_GOAL 1_
Write out the pressed plant catalog listing exactly as it appears, leaving out the pictures.

_EXTRACT PROVIDED_
** start **

Hilary Hahn and Valentina Lisitsa – Charles Ives Four Sonatas
Location: Lexington, Virginia, USA / Kiev, Ukraine ~ North Carolina, USA
Record Label: Deutsche Grammophone
Release date: October 11, 2011
Editorial Reviews:
From the Artist:
This disc contains all four of Ives's sonatas for violin and piano. The First Sonata is relatively conservative: dense but mostly tonal. The Second Sonata is split into three movements, each carrying an affective name: "Autumn","In the Barn", and "The Revival". The next sonata aims to "express the feeling and fervor - a fervor that was often more vociferous than religious - with which the hymns and revival tunes were sung at the Camp Meetings held extensively in New England in the 70's and 80's." The final sonata is lighter in mood and smaller in scope than the other three pieces.
Product Description:
Charles Ives's idiom is in Hilary Hahn's American blood - which her fierce and fitting playing shows. Her partnership with pianist Valentina Lisitsa models what two singular artists can accomplish in the interests of a common cause. Quirky, peculiar, rich with Charles Ives's idiosyncratic notion of melody, peppered with dissonance yet also logical - Ives's works for violin and piano turn familiar musical expressions upside down. They are an alternate universe of aesthetic pleasure.
Tracklist:
01 – Sonata No. 1 I. Andante – Allegro v
02 – Sonata No. 1 II. Largo cantabile
03 – Sonata No. 1 III. Allegro
04 – Sonata No. 2 I. Autumn (Adagio maes
05 – Sonata No. 2 II. In The Barn (Prest
06 – Sonata No. 2 III. The Revival (Larg
07 – Sonata No. 3 I. Adagio – Andante -
08 – Sonata No. 3 II. Allegro
10 – Sonata No. 4 Children’s Day At The
11 – Sonata No. 4 Children’s Day At The
12 – Sonata No. 4 Children’s Day At The
Charles Ives wrote many memorable works, but the first of his compositions I ever heard was his set of lyrical and evocative sonatas for violin and piano. Something about the way they juxtaposed melodies—some familiar, some not—with unexpected harmonies and rhythmic themes captivated me. At the outset I was particularly drawn to Ives’s Third Sonata, so when I was assembling my next recital program with my duo partner Valentina Lisitsa, that piece was a natural choice.

** end **

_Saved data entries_
** start **

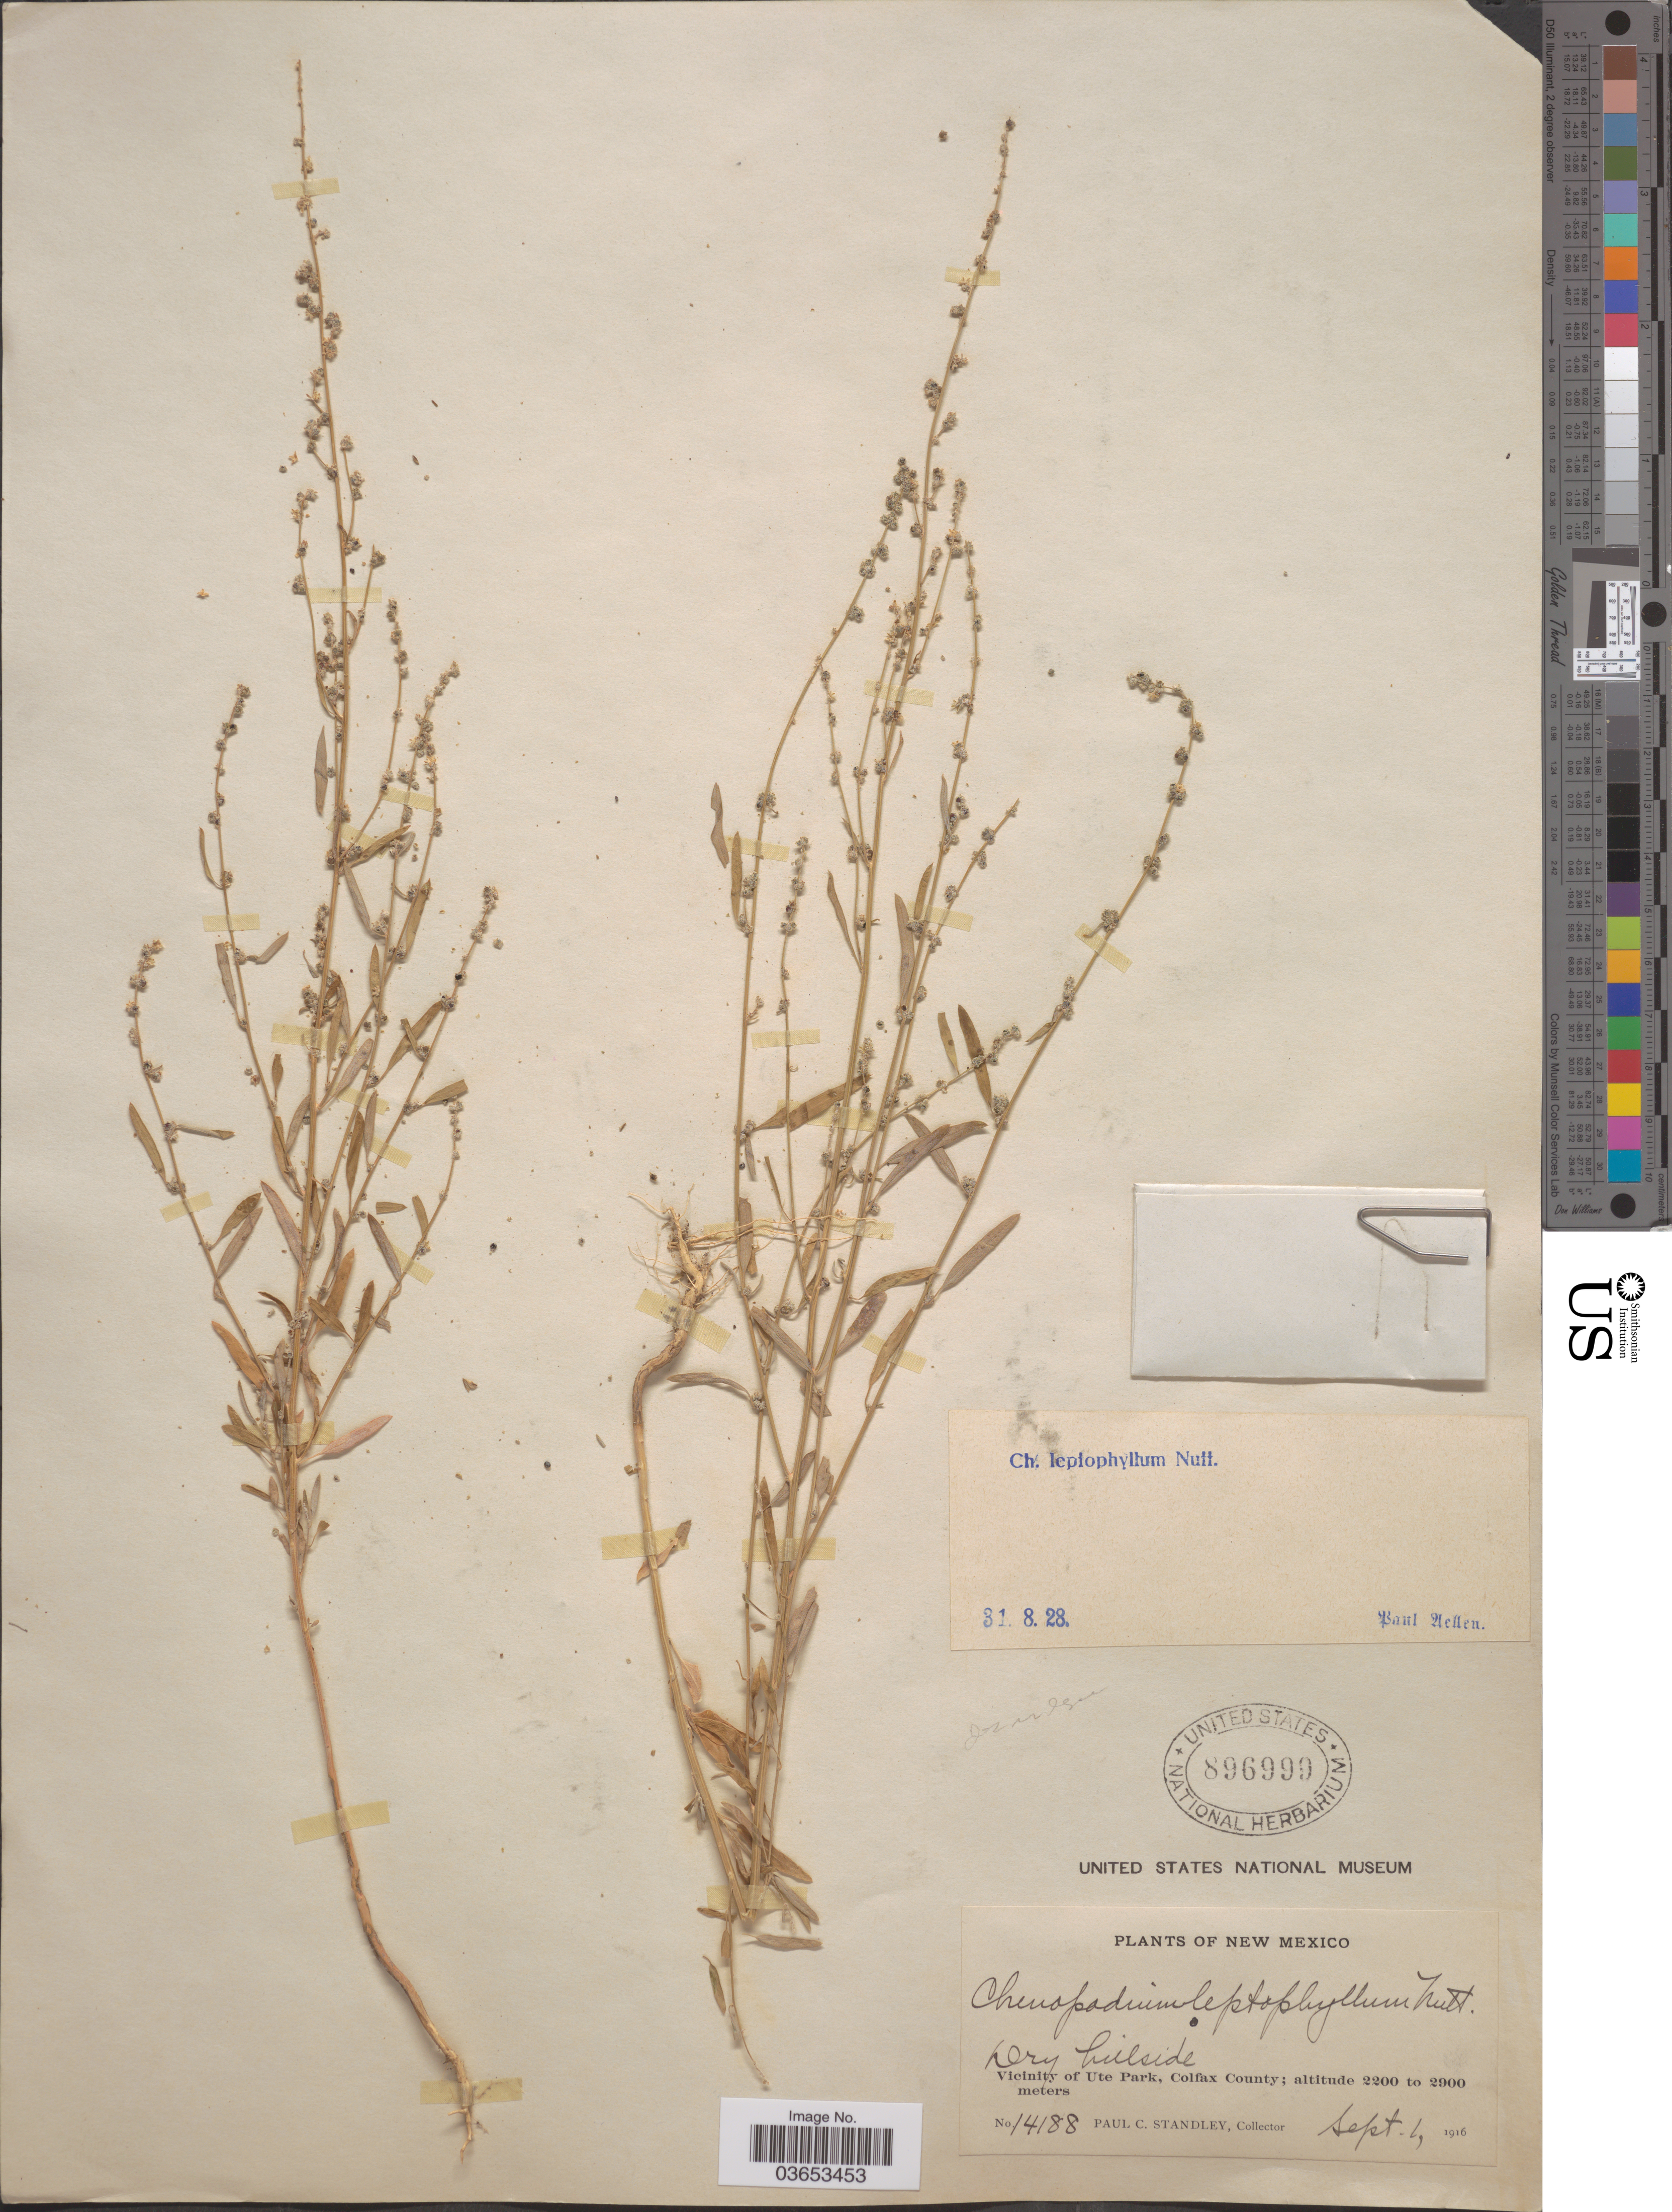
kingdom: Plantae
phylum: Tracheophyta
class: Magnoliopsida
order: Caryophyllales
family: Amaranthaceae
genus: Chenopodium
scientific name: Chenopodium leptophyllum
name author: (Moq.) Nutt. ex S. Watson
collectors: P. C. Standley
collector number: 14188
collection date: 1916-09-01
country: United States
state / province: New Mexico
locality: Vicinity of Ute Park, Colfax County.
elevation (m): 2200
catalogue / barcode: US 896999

** end **

_GOAL 2_
Reproduce the passage of the Ives sonatas album text from "Hilary Hahn and" up to and including "other three pieces.".

_ANSWER 1_
kingdom: Plantae
phylum: Tracheophyta
class: Magnoliopsida
order: Caryophyllales
family: Amaranthaceae
genus: Chenopodium
scientific name: Chenopodium leptophyllum
name author: (Moq.) Nutt. ex S. Watson
collectors: P. C. Standley
collector number: 14188
collection date: 1916-09-01
country: United States
state / province: New Mexico
locality: Vicinity of Ute Park, Colfax County.
elevation (m): 2200
catalogue / barcode: US 896999

_ANSWER 2_
Hilary Hahn and Valentina Lisitsa – Charles Ives Four Sonatas
Location: Lexington, Virginia, USA / Kiev, Ukraine ~ North Carolina, USA
Record Label: Deutsche Grammophone
Release date: October 11, 2011
Editorial Reviews:
From the Artist:
This disc contains all four of Ives's sonatas for violin and piano. The First Sonata is relatively conservative: dense but mostly tonal. The Second Sonata is split into three movements, each carrying an affective name: "Autumn","In the Barn", and "The Revival". The next sonata aims to "express the feeling and fervor - a fervor that was often more vociferous than religious - with which the hymns and revival tunes were sung at the Camp Meetings held extensively in New England in the 70's and 80's." The final sonata is lighter in mood and smaller in scope than the other three pieces.